Come informarsi correttamente?

In questa rete fatta di censura, false informazioni e propaganda informarsi non è affatto facile, ma possiamo ancora contare su alcune fonti affidabili.

Le voci di chi resiste e continua a mostrare sui social la realtà della quotidianità a Gaza sono poche ma risuonano più di sempre. Tra gli account che espongono senza filtri l'occupazione di Israele troviamo quello di Motaz Azaiza (Ig: motaz_azaiza), fotoreporter palestinese che nonostante sia stato costretto a lasciare Gaza nel 2023 continua a dare risonanza sul suo account alla voce di chi resiste nella striscia.
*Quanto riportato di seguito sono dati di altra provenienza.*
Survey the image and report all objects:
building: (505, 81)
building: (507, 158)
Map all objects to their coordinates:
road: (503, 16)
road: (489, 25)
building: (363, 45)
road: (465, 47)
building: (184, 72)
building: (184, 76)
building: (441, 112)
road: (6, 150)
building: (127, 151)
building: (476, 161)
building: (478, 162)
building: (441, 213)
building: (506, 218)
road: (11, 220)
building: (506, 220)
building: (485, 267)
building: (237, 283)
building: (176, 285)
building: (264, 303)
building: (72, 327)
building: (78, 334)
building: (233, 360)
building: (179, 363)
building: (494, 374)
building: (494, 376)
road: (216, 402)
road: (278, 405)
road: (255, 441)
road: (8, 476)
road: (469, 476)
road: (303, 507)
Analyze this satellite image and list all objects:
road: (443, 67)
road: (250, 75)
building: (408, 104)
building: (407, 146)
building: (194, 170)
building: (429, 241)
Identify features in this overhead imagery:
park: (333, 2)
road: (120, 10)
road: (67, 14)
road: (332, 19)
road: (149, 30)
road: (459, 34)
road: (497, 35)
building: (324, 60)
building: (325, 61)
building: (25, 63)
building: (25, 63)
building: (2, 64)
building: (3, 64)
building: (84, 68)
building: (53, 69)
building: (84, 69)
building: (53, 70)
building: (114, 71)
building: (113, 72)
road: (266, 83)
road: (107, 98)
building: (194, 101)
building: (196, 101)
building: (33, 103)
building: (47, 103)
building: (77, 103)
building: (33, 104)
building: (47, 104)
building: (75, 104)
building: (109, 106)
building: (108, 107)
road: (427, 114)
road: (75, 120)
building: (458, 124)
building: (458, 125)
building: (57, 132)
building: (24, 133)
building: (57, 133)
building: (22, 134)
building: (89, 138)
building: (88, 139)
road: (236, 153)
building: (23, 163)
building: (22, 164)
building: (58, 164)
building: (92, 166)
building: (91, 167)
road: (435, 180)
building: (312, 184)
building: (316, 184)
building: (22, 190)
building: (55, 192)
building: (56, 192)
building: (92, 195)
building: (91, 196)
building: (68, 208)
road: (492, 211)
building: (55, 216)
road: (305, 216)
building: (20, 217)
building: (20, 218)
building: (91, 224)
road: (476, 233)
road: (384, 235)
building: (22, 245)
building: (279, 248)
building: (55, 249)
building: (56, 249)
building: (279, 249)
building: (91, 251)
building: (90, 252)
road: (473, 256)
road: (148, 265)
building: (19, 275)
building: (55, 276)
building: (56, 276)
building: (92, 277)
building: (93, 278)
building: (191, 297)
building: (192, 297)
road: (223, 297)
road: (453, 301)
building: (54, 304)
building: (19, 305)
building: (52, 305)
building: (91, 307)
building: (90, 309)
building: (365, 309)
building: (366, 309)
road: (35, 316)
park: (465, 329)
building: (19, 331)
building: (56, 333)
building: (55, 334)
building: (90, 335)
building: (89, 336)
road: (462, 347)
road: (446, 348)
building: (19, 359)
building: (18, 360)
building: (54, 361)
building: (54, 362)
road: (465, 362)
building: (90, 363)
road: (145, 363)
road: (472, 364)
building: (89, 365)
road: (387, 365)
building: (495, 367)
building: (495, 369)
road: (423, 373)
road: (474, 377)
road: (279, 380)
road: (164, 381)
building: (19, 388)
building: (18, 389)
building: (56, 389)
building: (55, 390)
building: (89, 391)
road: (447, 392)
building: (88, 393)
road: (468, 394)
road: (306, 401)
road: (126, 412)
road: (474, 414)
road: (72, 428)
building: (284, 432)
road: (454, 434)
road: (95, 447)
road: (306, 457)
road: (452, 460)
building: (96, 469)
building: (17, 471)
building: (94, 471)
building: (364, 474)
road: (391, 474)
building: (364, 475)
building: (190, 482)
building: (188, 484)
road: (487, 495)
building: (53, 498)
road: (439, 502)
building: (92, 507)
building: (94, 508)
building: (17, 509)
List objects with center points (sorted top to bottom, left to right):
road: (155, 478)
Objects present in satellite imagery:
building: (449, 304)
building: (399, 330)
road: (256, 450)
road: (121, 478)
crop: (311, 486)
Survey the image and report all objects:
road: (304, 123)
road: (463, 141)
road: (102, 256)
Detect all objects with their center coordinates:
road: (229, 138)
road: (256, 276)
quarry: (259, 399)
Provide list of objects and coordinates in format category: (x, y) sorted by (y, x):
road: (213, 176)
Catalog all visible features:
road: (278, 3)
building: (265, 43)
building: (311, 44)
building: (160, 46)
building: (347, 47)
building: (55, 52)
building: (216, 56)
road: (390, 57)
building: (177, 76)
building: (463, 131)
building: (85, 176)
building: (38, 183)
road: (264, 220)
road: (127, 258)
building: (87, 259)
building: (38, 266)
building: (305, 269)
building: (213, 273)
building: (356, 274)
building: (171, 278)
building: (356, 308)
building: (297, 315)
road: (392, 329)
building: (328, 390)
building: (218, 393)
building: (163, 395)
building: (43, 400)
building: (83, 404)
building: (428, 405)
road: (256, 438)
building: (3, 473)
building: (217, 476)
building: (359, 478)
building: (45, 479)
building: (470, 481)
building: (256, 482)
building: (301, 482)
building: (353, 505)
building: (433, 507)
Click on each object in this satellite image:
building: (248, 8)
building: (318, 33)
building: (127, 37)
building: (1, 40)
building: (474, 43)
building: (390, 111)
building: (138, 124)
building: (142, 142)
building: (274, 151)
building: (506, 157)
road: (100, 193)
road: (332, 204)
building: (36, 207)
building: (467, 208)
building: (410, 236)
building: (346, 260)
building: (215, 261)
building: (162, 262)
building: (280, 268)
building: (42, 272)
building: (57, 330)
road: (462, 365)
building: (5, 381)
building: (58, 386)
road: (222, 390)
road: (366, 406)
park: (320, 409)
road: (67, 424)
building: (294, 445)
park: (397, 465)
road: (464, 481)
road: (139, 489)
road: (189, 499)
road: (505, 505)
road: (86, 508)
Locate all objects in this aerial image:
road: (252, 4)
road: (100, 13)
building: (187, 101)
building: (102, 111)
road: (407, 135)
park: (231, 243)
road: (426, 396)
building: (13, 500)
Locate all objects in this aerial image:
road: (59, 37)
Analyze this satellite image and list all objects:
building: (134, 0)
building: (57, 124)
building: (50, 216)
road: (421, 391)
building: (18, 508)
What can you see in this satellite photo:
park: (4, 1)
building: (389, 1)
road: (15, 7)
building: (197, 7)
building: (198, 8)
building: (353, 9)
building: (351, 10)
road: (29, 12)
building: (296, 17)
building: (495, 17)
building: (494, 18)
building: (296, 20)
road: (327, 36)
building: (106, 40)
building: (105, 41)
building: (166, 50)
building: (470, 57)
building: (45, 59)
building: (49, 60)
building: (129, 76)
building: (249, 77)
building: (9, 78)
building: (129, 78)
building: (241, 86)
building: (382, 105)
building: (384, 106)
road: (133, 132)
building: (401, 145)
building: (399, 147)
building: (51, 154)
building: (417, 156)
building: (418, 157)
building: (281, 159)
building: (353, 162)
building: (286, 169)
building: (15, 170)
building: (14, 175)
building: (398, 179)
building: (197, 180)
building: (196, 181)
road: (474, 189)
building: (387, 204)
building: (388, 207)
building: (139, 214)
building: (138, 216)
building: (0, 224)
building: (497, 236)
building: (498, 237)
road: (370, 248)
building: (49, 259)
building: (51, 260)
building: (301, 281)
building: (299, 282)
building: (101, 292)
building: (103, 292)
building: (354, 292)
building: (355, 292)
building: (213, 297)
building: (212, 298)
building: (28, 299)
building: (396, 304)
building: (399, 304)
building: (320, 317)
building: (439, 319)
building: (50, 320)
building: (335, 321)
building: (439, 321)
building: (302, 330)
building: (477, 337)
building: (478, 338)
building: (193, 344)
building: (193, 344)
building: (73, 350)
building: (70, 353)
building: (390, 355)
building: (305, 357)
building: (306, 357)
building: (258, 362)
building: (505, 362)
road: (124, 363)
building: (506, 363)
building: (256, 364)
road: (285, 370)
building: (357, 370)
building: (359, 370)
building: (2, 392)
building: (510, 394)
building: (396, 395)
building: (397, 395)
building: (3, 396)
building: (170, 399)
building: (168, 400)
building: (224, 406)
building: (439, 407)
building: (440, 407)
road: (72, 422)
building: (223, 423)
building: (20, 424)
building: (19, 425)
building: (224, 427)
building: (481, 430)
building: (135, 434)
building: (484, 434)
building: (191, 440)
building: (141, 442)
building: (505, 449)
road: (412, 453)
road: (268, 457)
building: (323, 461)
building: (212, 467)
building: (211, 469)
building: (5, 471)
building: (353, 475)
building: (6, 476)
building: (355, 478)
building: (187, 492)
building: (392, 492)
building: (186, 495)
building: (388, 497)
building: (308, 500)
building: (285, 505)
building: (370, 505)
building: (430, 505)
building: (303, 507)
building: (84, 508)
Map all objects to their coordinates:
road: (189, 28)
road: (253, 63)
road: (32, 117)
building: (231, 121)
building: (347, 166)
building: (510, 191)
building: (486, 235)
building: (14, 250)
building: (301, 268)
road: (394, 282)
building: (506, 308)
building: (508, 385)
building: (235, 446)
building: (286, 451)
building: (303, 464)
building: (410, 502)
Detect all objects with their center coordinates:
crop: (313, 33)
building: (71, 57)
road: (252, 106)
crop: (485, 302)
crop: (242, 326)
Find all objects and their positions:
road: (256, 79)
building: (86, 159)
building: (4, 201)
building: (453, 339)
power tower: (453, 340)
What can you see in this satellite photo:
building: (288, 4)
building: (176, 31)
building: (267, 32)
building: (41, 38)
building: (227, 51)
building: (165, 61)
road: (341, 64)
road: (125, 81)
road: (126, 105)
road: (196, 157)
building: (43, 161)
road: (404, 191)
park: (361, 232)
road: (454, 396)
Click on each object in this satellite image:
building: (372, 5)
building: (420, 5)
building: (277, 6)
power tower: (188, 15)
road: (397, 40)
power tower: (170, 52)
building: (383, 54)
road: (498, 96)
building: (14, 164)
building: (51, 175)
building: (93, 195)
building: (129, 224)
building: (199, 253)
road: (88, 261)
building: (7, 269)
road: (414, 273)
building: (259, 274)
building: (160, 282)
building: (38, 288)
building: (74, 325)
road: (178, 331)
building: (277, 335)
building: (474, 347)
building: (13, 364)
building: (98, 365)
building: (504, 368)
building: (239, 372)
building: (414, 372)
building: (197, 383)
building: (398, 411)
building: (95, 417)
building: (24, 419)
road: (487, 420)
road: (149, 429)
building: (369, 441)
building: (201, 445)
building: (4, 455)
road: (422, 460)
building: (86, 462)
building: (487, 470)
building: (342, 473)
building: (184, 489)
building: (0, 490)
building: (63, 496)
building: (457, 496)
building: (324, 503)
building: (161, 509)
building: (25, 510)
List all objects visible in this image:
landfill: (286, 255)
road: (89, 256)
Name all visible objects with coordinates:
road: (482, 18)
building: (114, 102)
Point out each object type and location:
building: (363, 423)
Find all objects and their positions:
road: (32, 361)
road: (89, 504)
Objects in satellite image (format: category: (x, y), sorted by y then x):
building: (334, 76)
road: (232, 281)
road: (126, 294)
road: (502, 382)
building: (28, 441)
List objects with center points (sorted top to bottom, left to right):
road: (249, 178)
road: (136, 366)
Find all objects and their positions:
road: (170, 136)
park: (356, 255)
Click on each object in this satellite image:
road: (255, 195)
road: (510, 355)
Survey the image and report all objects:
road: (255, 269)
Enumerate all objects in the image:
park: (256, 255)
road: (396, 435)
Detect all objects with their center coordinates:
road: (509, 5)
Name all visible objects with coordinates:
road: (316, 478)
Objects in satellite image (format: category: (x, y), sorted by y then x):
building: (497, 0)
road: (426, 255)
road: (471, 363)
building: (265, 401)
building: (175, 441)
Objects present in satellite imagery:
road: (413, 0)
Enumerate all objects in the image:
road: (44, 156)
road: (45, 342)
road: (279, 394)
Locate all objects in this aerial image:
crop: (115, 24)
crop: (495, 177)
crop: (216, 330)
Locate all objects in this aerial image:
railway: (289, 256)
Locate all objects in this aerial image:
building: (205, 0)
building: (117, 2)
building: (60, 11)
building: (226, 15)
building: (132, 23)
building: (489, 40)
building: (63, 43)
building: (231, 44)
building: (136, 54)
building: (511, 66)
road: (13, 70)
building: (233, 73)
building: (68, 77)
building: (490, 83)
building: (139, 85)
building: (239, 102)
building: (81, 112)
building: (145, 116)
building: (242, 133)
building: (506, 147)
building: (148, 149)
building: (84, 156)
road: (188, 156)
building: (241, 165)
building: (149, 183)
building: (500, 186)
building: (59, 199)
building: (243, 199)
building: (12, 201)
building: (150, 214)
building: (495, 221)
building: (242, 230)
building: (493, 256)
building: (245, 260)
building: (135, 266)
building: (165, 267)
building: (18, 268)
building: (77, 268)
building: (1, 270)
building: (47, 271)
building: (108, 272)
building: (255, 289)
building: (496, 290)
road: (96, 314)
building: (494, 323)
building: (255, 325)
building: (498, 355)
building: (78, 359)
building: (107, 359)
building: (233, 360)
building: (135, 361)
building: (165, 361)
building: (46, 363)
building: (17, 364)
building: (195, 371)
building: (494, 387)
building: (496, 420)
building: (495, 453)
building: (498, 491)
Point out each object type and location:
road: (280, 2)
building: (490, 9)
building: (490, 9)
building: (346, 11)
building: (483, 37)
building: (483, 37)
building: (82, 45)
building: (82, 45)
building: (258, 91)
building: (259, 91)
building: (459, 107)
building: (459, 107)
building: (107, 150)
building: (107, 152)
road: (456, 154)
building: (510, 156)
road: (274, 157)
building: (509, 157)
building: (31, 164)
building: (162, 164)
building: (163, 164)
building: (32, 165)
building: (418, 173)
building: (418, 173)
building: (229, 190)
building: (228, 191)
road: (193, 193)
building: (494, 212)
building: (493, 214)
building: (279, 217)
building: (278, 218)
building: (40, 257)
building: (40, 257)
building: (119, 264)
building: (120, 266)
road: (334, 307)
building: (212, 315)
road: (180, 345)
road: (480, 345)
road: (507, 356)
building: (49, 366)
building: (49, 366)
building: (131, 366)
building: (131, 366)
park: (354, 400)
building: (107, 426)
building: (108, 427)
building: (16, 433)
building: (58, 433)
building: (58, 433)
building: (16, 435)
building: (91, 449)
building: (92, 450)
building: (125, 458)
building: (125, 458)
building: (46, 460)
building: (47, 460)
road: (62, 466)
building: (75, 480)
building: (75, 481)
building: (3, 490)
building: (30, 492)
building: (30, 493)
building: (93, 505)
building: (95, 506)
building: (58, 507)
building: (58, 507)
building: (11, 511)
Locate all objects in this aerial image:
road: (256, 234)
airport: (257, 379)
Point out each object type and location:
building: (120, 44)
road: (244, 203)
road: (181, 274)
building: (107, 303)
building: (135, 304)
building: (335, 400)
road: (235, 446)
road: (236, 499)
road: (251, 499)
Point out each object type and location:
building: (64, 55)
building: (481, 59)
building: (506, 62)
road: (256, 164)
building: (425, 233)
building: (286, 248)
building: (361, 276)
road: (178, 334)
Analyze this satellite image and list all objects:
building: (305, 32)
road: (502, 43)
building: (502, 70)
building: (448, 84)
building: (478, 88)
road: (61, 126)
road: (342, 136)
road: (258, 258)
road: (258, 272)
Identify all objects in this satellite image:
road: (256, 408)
Tra le giornaliste che ancora si trovano sul suolo palestinese e che diffondono principalmente video e foto scattate con gli stessi cellulari troviamo Bisan Owda (Ig: wizard_bisan1) e Hind Khoudary (Ig:hindkhoudary). Altri account da seguire se volete essere aggiornati direttamente da giornalisti e reporter del posto sono quelli di Samar Abu Elouf (Ig:samarabuelouf), Maram Humaid (Ig:maramhumaid), Mahmud Hams (Ig:mahmudhams) e Ahmad Ibraheem (Ig:ahmad.ibraa).

Se volete informarvi riguardo dati e numeri potete farlo affidandovi a fonti verificate come i report periodici dell'ONU rilasciati dall'OCHA (UN Office for the Coordination of Humanitarian Affairs), UNRWA (United Nations Relief and Works Agency for Palestine Refugees), WHO ( World Health Organization), FAO e IPC

Per chi predilige i podcast ecco 3 consigli per scoprire il conflitto di Gaza, dalla sua origine ad oggi. Stories è un podcast che nasce nel 2022 dalla voce di Cecilia Sala, giornalista che si occupa prevalentemente di Esteri come inviata e reporter. A parlare è la giornalista che, attraverso le storie di persone famose e non, racconta l'attualità in modo genuino e ci porta in trasferta con lei. In Racconti da Gaza invece la voce narrante è quella del reporter Valerio Nicolisi, che dal 2020 ci descrive il suo "viaggio attraverso le frontiere per entrare a Gaza e sentire il rumore che fanno le macerie", parole che si impregnano di verità e importanza alla luce della situazione attuale. Un podcast per scoprire la vita a Gaza prima e durante il conflitto. Abbiamo infine Terra Promessa, il podcast di Enrico Franceschini, inviato di Repubblica a Gerusalemme, in cui espone la storia di Israele dalla sua nascita ad oggi con un focus sui conflitti e i difficili equilibri con gli stati confinanti.

In questa guerra mediatica informarsi correttamente, senza cadere vittima della propaganda, è fondamentale per non contribuire con passività alla diffusione di informazioni che non rispecchiano la realtà. Scegliere fonti affidabili e indipendenti, anche se può sembrare una scelta piccola e insignificante, è necessario per schierarsi dalla parte della storia che condanna un genocidio di innocenti.